Introduction to Proximal Policy Optimization (PPO)

Introduction to Proximal Policy Optimization (PPO)
Proximal Policy Optimization as imagined by MS Bing

The previous blog post looked at the Vanilla Policy Gradient (VPG) method.

Trust Region Policy Optimization and Proximal Policy Optimization build on top of VPG and aim to address its shortcomings.

This is the Acrobot gym environment. The objective is for the free end to reach a designated target height in as few steps as possible. This time I took a different approach than in my previous blog posts — instead of reimplementing the algorithm, I opted to get a feel for stablebaselines3. You can find the code I wrote while working on this blog post here.

PPO addresses two main problems with training on-policy reinforcement learning algorithms:

  1. Training data distribution shifts

In on-policy methods, the training data is generated by the policy under training as it interacts with the environment.

As we train our policy, its behavior changes — and so does the distribution of our training data.

This can cause trouble, since the hyperparameters that worked in an earlier stage of training might no longer work well.

  1. Inability to recover from poor updates

If our policy is updated during training in a way that produces very poor actions, we might not be able to recover from that state.

A policy pushed into a region of the parameter space that doesn't function well will produce low-quality data in the next sampled batch!

This can create a self-reinforcing loop that the policy never escapes.

The solution

Trust Region Policy Optimization (TRPO), and later Proximal Policy Optimization (PPO), solve both of these problems.

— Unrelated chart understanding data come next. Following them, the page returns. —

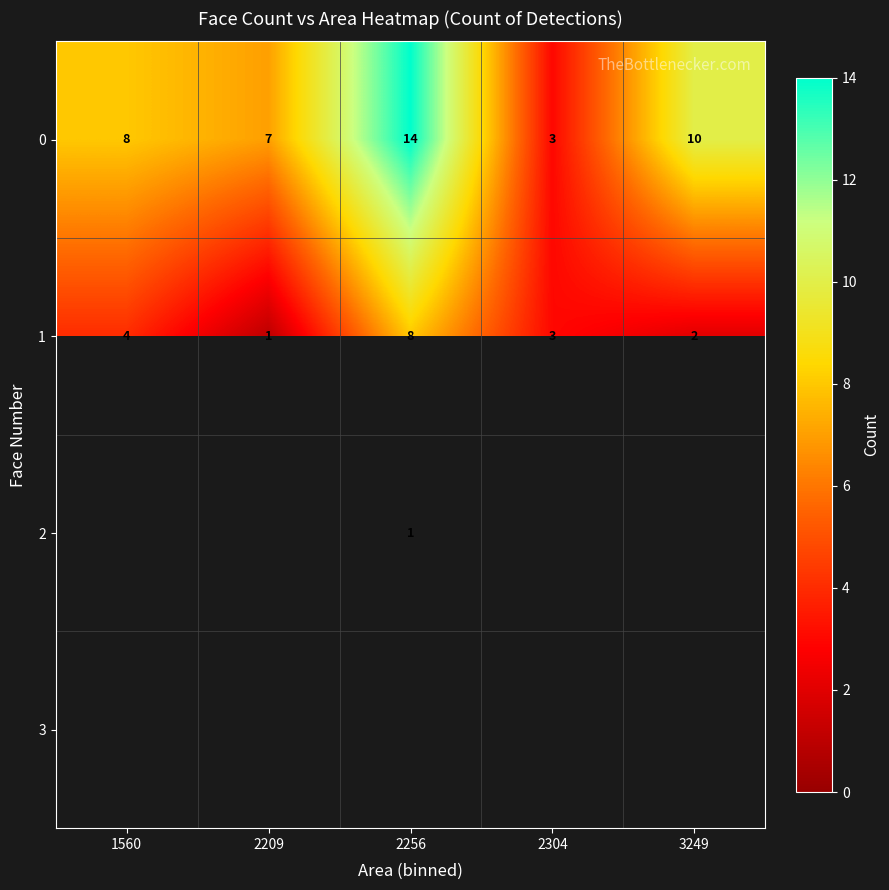

What is the difference between the highest and lowest values at 3249?

8.0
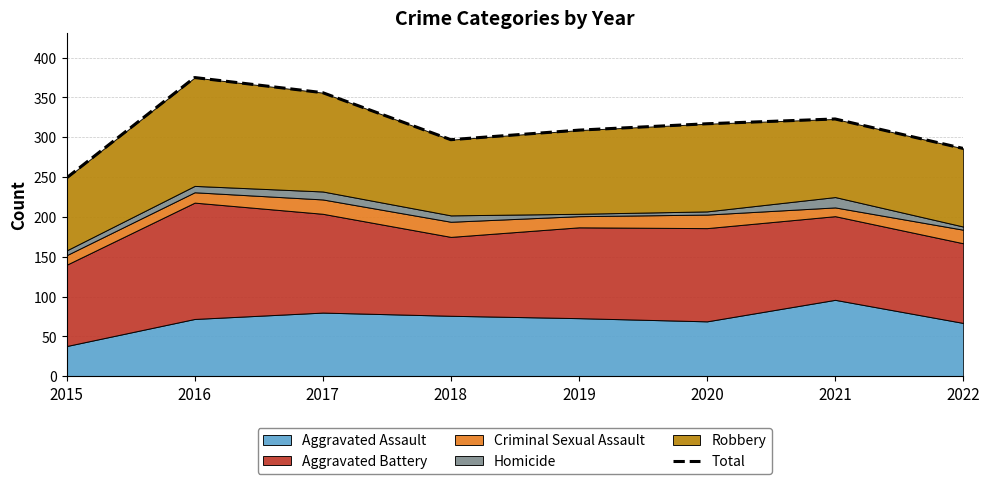

Where does the data first go above 317?

2016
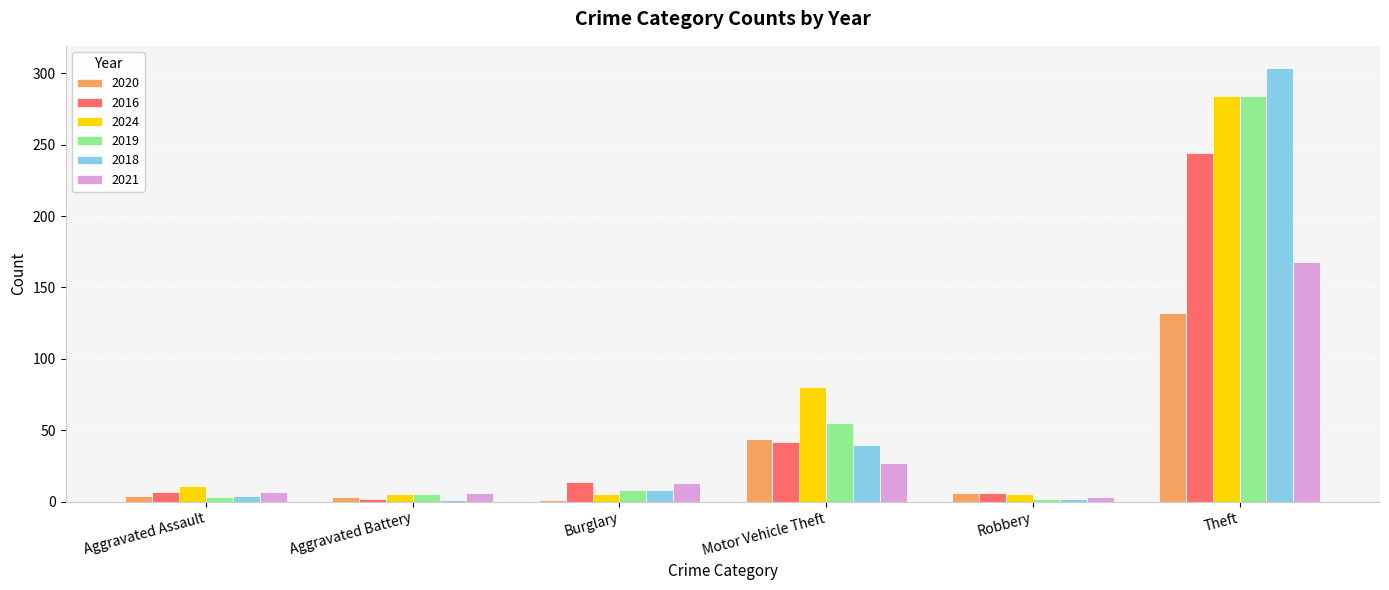

Which series has the largest range (max minus min)?

2018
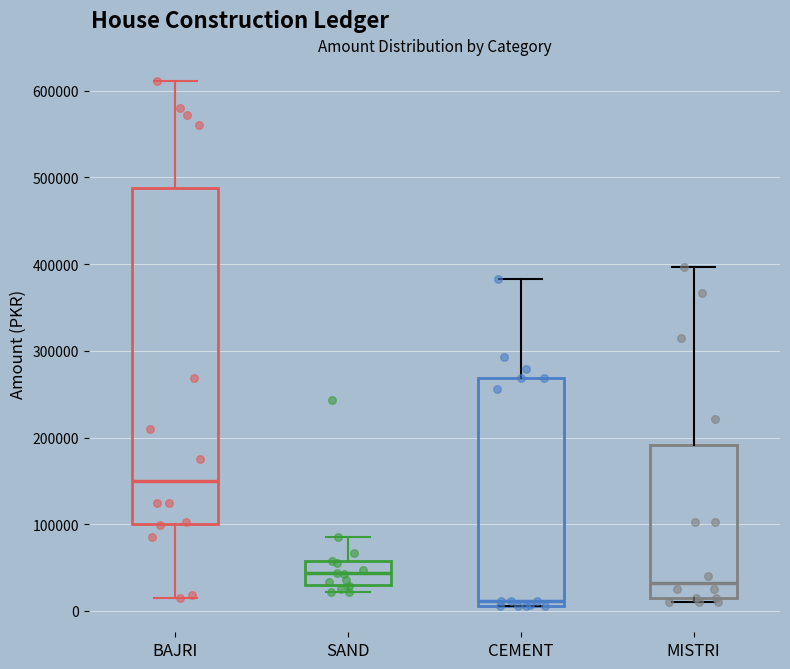

Which box is the tallest, from its lower edge to its upper edge?

BAJRI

They can be reliably trained in high-dimensional and continuous action spaces, and they are significantly less sensitive to starting conditions and the choice of hyperparameters.

They do have one shortcoming: they are prone to converging to a local optimum. Still, overall they offer a significantly better training experience than VPG-based methods.

PPO is the successor to TRPO, so it's the one we'll focus on in this blog post!

Another nice advantage: in improving on TRPO, PPO also simplified the math and the implementation details — and that's not a property to overlook when you're working on a machine learning problem!

So, how does PPO work?

The core idea

At the heart of the method lies the cost function.

L(s,a,\theta_k,\theta) = \min\left(
\frac{\pi_{\theta}(a|s)}{\pi_{\theta_k}(a|s)}  A^{\pi_{\theta_k}}(s,a), \;\;
\text{clip}\left(\frac{\pi_{\theta}(a|s)}{\pi_{\theta_k}(a|s)}, 1 - \epsilon, 1+\epsilon \right) A^{\pi_{\theta_k}}(s,a)
\right),

It looks complicated at first sight, but unpacked it reveals a simple yet ingenious idea!

Let's start with the ratio of \(\pi_{\theta}(a|s)\) to \(\pi_{\theta_k}(a|s)\).

Here, \(k\) denotes the weights before the update (the ones used to collect the trajectories). The policy in the numerator is parametrized by the new \(\theta\) — the weights after an update — while the policy in the denominator uses the weights from before the current update.

This ratio captures the philosophy of PPO.

We compare the updated policy to the previous one. Where the ratio would be too high — meaning we've deviated further from the old policy than we'd like in the positive direction — we take a step of at most \(\epsilon\) in magnitude.

This safeguards us from making a large step through the parameter space, away from our current policy. As discussed earlier, doing so would risk overshooting the area of quick improvement and could carry us into regions where the policy becomes degenerate.

And since we use the policy to sample training data, we might not be able to recover from such a predicament!

Instead, we choose to take a smaller step, in the hope that our policy keeps improving monotonically.

On the other hand, if we're fixing an issue where the ratio is smaller than 1 (the policy before the update assigns a higher probability to a beneficial action than the policy after the update), the step is unbounded.

In the negative direction, we're happy to move as far as the calculation indicates:

source

Summary

Proximal Policy Optimization has been a significant advance in applying deep reinforcement learning to real-world problems.

OpenAI used PPO to train OpenAI Five, a system trained at an unprecedented scale that went on to defeat the reigning Dota 2 world champions — a striking demonstration of PPO on a complex strategic challenge.

It has also been adopted widely in robotics, where it's been instrumental in finding effective control policies. Its ability to handle continuous action spaces, together with its stability during training, has made it a popular choice there.

Here is a quick recap of the method I generated with Claude Opus:

The key idea behind PPO is that it uses a single policy and performs multiple epochs of updates on the same batch of collected trajectories. The probability ratio is calculated between the current policy (being updated) and the policy used to collect the trajectories (before the update). This allows PPO to make conservative updates to the policy while still improving its performance.

By using a clipping function in the surrogate objective, PPO prevents the policy from changing too drastically in a single update, which helps to maintain stability during training. The clipping function limits the size of the policy update by constraining the probability ratio within a certain range.

Very excited to be including PPO in my toolbox!